Please output the lines below as a JSON list of strings, one string per line, leaving out any blank lines.

═════ Data for this task ═════

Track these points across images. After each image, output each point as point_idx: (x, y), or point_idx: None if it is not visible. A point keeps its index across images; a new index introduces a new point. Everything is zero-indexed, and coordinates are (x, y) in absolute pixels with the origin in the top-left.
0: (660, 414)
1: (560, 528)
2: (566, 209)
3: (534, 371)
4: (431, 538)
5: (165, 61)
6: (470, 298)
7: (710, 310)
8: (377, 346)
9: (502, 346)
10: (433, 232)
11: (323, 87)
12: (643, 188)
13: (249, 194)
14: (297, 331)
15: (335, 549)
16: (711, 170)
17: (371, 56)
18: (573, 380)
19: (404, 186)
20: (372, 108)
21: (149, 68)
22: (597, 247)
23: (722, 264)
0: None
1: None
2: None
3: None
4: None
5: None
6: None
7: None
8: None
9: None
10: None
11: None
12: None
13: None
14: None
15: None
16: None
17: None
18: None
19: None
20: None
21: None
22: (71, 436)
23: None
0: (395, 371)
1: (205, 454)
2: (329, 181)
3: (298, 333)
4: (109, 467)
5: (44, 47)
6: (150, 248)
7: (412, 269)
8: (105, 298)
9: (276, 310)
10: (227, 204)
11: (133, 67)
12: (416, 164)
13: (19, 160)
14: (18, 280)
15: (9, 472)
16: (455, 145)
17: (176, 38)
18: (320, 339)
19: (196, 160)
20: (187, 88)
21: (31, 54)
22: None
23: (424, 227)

═════

Result below:
[
  "Track these points across images. After each image, output each point as point_idx: (x, y), or point_idx: None if it is not visible. A point keeps its index across images; a new index introduces a new point. Everything is zero-indexed, and coordinates are (x, y) in absolute pixels with the origin in the top-left.",
  "0: (660, 414)",
  "1: (560, 528)",
  "2: (566, 209)",
  "3: (534, 371)",
  "4: (431, 538)",
  "5: (165, 61)",
  "6: (470, 298)",
  "7: (710, 310)",
  "8: (377, 346)",
  "9: (502, 346)",
  "10: (433, 232)",
  "11: (323, 87)",
  "12: (643, 188)",
  "13: (249, 194)",
  "14: (297, 331)",
  "15: (335, 549)",
  "16: (711, 170)",
  "17: (371, 56)",
  "18: (573, 380)",
  "19: (404, 186)",
  "20: (372, 108)",
  "21: (149, 68)",
  "22: (597, 247)",
  "23: (722, 264)",
  "0: None",
  "1: None",
  "2: None",
  "3: None",
  "4: None",
  "5: None",
  "6: None",
  "7: None",
  "8: None",
  "9: None",
  "10: None",
  "11: None",
  "12: None",
  "13: None",
  "14: None",
  "15: None",
  "16: None",
  "17: None",
  "18: None",
  "19: None",
  "20: None",
  "21: None",
  "22: (71, 436)",
  "23: None",
  "0: (395, 371)",
  "1: (205, 454)",
  "2: (329, 181)",
  "3: (298, 333)",
  "4: (109, 467)",
  "5: (44, 47)",
  "6: (150, 248)",
  "7: (412, 269)",
  "8: (105, 298)",
  "9: (276, 310)",
  "10: (227, 204)",
  "11: (133, 67)",
  "12: (416, 164)",
  "13: (19, 160)",
  "14: (18, 280)",
  "15: (9, 472)",
  "16: (455, 145)",
  "17: (176, 38)",
  "18: (320, 339)",
  "19: (196, 160)",
  "20: (187, 88)",
  "21: (31, 54)",
  "22: None",
  "23: (424, 227)"
]